何がと言う訳ではないのですが、何か引かれるものがってやってきてしまいました。

 JR基山駅は、同じ佐賀県の鳥栖駅の北側にある小さな駅です。
30年前にここを訪れた時には、「基山で行けるところは全部行く」と言われて基山の住民に連れて行かれたのが、基山の町中のすべての飲み屋を巡る町巡りだったのです。
そんな思い出の町ですが、なぜこんなところが終着駅なのと思うような「甘木鉄道」を見てみたかったのです。

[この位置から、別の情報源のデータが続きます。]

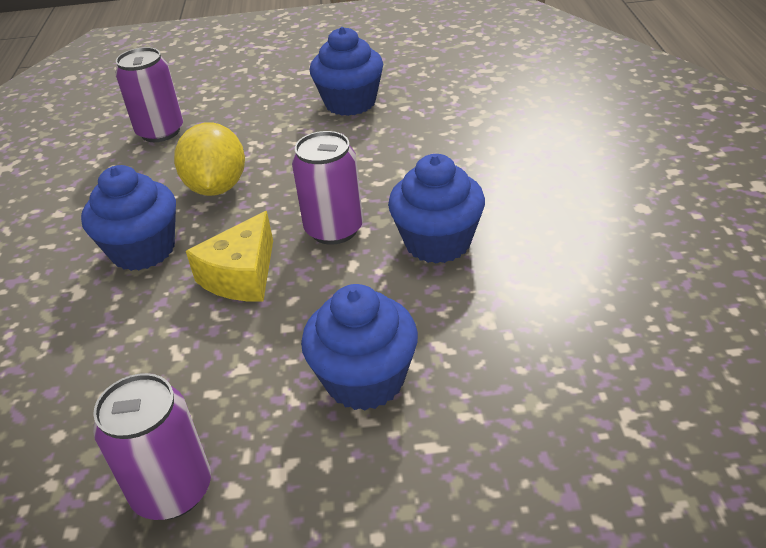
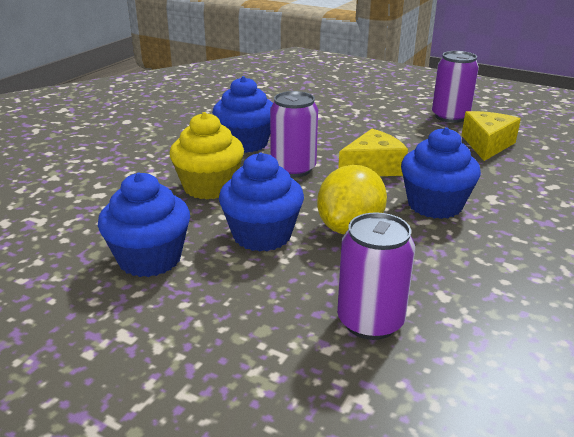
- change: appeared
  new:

 JR基山駅前は人影もまばらで、JR鹿児島本線の電車が付いた直後は見かけた人もやがていなくなり、動きのあるのは巡回中のミニパトだけとなりました。
パトカーからは、見慣れない人間が駅前をうろついていると見られたことでしょう。
仕方がないので、早々に「甘木鉄道」のホームに入ることにします。

 ホームで待つこと20分、折り返しの列車がやってきました。
もちろん単線のワンマンカーです。
緑と黄緑のツートンカラーの車体です。
「甘木鉄道」は、福岡県朝倉市の甘木までの14km弱を結ぶレールバスです。
1939年に開通した国鉄甘木線は、陸軍の太刀洗飛行場への輸送手段として建設されました。
その後は、太刀洗飛行場跡に開設されたキリンビール福岡工場の貨物輸送を担っていましたが、輸送手段が鉄道からトラックに移って行く中、次第に甘木線の収益も悪くなっていきます。
国鉄のJRへの民営化に伴い、甘木線も廃止対象となっていきます。
そして1986年に第3セクターの「甘木鉄道」が誕生したのです。

 佐賀県基山駅から発車した列車は、次の立野駅に着きます。
ここは九州自動車道の高架下を利用して、天井要らずの駅舎になっています。
そして次の小郡駅では、既に佐賀県を外れて福岡県に入ってしまいました。
西鉄天神大牟田線との連絡駅ですが、もちろん「甘木鉄道」にとっては無人駅です。
始発の基山駅でさえ駅員が居ないのですから、ここは仕方ありません。

 ということで、佐賀の電車の旅はわずか2駅で終了してしまいました。
行き当たりばったりの電車の旅、次なる行き先を探すことにしましょう。